*GIVEN PASSAGE*.

I am, sir, with perfect respect, your obedient servant,
John Forsyth.

His Excellency G. M. Troup, Governor of Georgia.


Georgetown, March 9, 1825.

Sir:

  By the request of Governor Troup, I had the honor this morning to ask the attention of the President to the claims of the State of Georgia upon the United States, under the compact of 1802. The President desired that I should address myself to you, that the suggestions made on the part of the State might be duly considered. Complying with this desire, I invite your attention, first, to the execution of the treaty lately concluded at the Indian Springs; and, secondly, to the formation of a new treaty with the Cherokees.

  By the eighth article of the treaty of the Indian Springs, the Creeks must remove from the land occupied by them prior to the 1st of September, 1826. To cover the first payments clue under this treaty, and to provide a fund for the purchase of a permanent residence of the Creeks beyond the Mississippi, a contingent appropriation of $250,000 has been made by Congress. The interest and convenience of Georgia will be best consulted by an immediate removal of the Indians, and no doubt is entertained that the necessary measures will be immediately taken for that purpose. The conduct of the Creek agent, who has spared no pains to prevent the formation and ratification of the treaty, justifies an apprehension that he will not fail to obstruct, as far as is in his power, the accomplishment of the wishes of the State. Under this conviction, a request that the conduct of the agent may be watched, and that no confidence shall be reposed in him that can be consistently withheld, is dictated by the interests of Georgia, the wishes of the Creek tribe, and the honor of the General Government. While anxious that no artifices shall be used to prevent an early removal of the Indians, I pray you to be assured that we have no desire that the Creeks should suffer for our accommodation. We shall complain of no delays that are necessary for their comfort on their journey, and to their permanent security and prosperity in their new homes.

*INPUT DATA*.
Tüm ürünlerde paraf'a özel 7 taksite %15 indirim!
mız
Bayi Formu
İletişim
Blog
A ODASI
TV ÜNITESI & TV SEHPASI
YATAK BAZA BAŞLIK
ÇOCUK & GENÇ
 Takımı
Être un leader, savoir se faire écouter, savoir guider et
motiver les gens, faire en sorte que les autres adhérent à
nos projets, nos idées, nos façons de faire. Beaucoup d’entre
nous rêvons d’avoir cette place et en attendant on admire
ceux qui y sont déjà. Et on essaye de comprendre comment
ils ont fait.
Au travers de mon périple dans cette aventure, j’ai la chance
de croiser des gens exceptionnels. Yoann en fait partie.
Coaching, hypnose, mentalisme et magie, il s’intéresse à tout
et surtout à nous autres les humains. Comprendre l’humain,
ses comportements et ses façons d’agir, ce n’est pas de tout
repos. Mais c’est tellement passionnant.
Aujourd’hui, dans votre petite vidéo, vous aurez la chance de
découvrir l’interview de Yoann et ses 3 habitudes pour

==

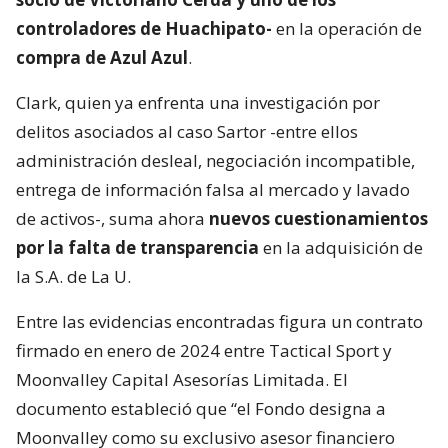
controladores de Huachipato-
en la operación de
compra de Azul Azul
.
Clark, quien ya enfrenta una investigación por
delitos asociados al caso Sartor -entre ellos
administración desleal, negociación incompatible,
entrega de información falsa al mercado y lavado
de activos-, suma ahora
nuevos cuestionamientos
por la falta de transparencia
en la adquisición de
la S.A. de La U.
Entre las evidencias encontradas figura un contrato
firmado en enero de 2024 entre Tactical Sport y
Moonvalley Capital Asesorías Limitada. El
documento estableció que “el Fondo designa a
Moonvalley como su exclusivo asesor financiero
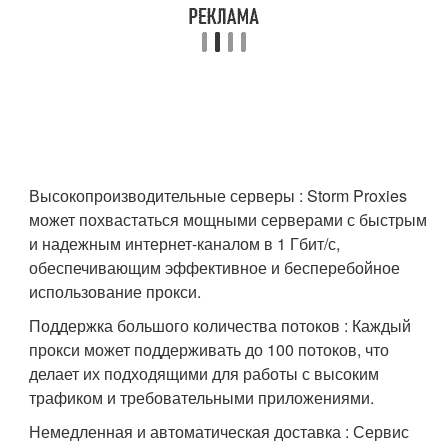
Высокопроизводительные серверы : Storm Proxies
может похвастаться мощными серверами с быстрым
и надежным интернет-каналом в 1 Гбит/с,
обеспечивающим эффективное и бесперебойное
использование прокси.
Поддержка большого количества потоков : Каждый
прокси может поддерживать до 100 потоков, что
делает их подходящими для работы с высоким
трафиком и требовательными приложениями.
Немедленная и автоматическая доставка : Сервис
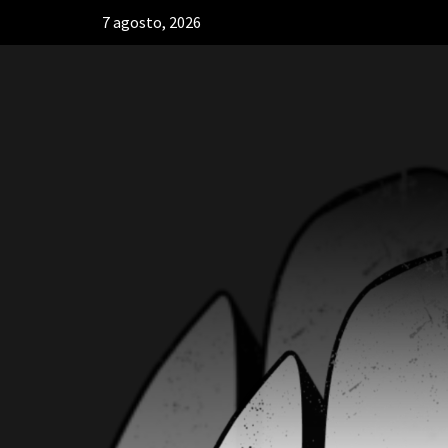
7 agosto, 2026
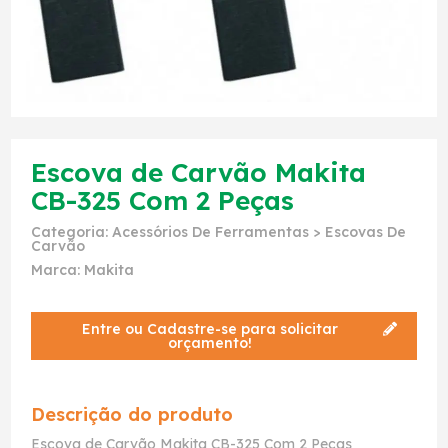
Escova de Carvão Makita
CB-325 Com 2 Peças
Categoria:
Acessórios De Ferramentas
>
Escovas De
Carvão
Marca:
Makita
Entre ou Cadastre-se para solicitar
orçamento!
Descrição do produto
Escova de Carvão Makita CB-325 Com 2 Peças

*TASKS AND EXERCISES*.
1 > Extract the full passage of letters about Georgia's treaty claims word for word.
2 > Copy the part of the entries that starts with the line containing "Высокопроизводительные серверы : Storm" and ends with the line containing "7 agosto, 2026", including both of those lines. Leave out the picture markers.
The letters about Georgia's treaty claims and the entries have no connection to each other.

*ANSWERS TO THE EXERCISES*.
1 >
I am, sir, with perfect respect, your obedient servant,
John Forsyth.

His Excellency G. M. Troup, Governor of Georgia.


Georgetown, March 9, 1825.

Sir:

  By the request of Governor Troup, I had the honor this morning to ask the attention of the President to the claims of the State of Georgia upon the United States, under the compact of 1802. The President desired that I should address myself to you, that the suggestions made on the part of the State might be duly considered. Complying with this desire, I invite your attention, first, to the execution of the treaty lately concluded at the Indian Springs; and, secondly, to the formation of a new treaty with the Cherokees.

  By the eighth article of the treaty of the Indian Springs, the Creeks must remove from the land occupied by them prior to the 1st of September, 1826. To cover the first payments clue under this treaty, and to provide a fund for the purchase of a permanent residence of the Creeks beyond the Mississippi, a contingent appropriation of $250,000 has been made by Congress. The interest and convenience of Georgia will be best consulted by an immediate removal of the Indians, and no doubt is entertained that the necessary measures will be immediately taken for that purpose. The conduct of the Creek agent, who has spared no pains to prevent the formation and ratification of the treaty, justifies an apprehension that he will not fail to obstruct, as far as is in his power, the accomplishment of the wishes of the State. Under this conviction, a request that the conduct of the agent may be watched, and that no confidence shall be reposed in him that can be consistently withheld, is dictated by the interests of Georgia, the wishes of the Creek tribe, and the honor of the General Government. While anxious that no artifices shall be used to prevent an early removal of the Indians, I pray you to be assured that we have no desire that the Creeks should suffer for our accommodation. We shall complain of no delays that are necessary for their comfort on their journey, and to their permanent security and prosperity in their new homes.

2 >
Высокопроизводительные серверы : Storm Proxies
может похвастаться мощными серверами с быстрым
и надежным интернет-каналом в 1 Гбит/с,
обеспечивающим эффективное и бесперебойное
использование прокси.
Поддержка большого количества потоков : Каждый
прокси может поддерживать до 100 потоков, что
делает их подходящими для работы с высоким
трафиком и требовательными приложениями.
Немедленная и автоматическая доставка : Сервис
7 agosto, 2026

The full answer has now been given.